Müsste sich nicht wenigstens irgendetwas ändern? Neue Inhalte, neues Personal?
Ja. Die Union braucht neue Köpfe. Der neue Koalitionsvertrag darf auch kein Einfach-Weiter-So-Vertrag werden. In bestimmten Fragen müssen auch inhaltliche Veränderungen sichtbar werden. Die würden noch bemerkbarer, wenn man gleichzeitig auch neue Köpfe präsentiert. Die Union ist gut beraten, dazu einen eigenen Beitrag zu leisten.
Wie bewerten Sie da Merkels schnelle Ankündigung, weiter zur Verfügung zu stehen – auch im Fall von Neuwahlen?

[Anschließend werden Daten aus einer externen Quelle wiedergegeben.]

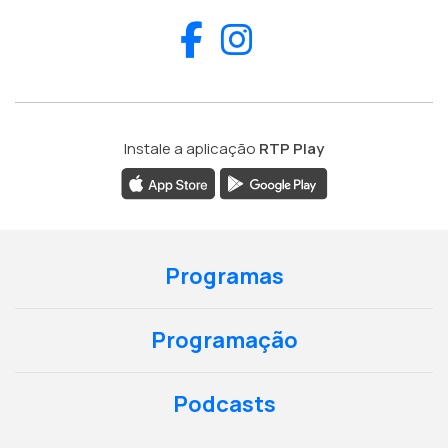
Facebook
Instagram
Instale a aplicação
RTP Play
Programas
Programação
Podcasts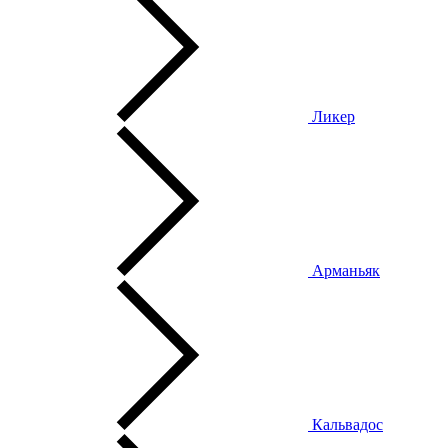
Ликер
Арманьяк
Кальвадос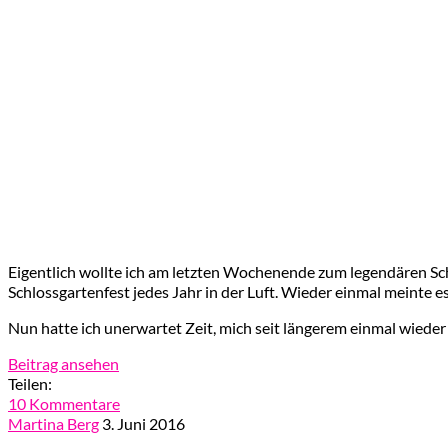
Eigentlich wollte ich am letzten Wochenende zum legendären Sch
Schlossgartenfest jedes Jahr in der Luft. Wieder einmal meinte
Nun hatte ich unerwartet Zeit, mich seit längerem einmal wieder
Beitrag ansehen
Teilen:
10 Kommentare
Martina Berg
3. Juni 2016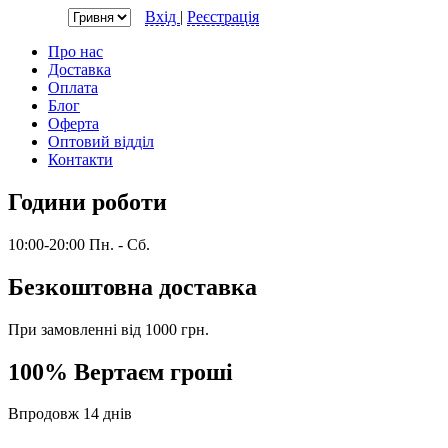
Валюта:
Вхід
|
Реєстрація
Про нас
Доставка
Оплата
Блог
Оферта
Оптовий відділ
Контакти
Години роботи
10:00-20:00 Пн. - Сб.
Безкоштовна доставка
При замовленні від 1000 грн.
100% Вертаєм гроші
Впродовж 14 днів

Ich habe mich über diese Ankündigung sehr gefreut. Sie war notwendig, denn Frau Merkel hatte sich ja beim vergangenen Mal die Entscheidung, für eine weitere Legislaturperiode anzutreten, nicht leicht gemacht. Deshalb kam ihr Signal zum genau richtigen Zeitpunkt. Es war wichtig für die Union, denn ich lasse keinen Zweifel daran, dass ich mir gegenwärtig eine Situation ohne Angela Merkel nicht vorstellen kann.
Die Erneuerung soll sich also auf den Ebenen darunter für die Zeit nach Merkel abspielen?
Genau. Natürlich muss sich die Partei darüber Gedanken machen, was in der Nach-Merkel-Zeit passieren soll. Das haben jedenfalls Merkels Vorgänger nicht so gut hinbekommen. Deshalb müssen wir nun auch Personen präsentieren, die über die Merkels Zeit hinaus Politik gestalten werden.
Wen denn zum Beispiel?
Ganz viele.
Sich selbst auch? Sehen Sie für sich einen Platz in der Bundespolitik?
Ich bin in der Führung der Union mit dabei. Das ist mir wichtig. Aber mein Standort ist Kiel. Ich bin dort als Ministerpräsident gerade mal gewählt. Für mich gilt unmissverständlich: Ich regiere dieses Land für die Amtszeit von fünf Jahren und trete dann auch wieder für die nächste Wahlperiode an. Das ist unverrückbar.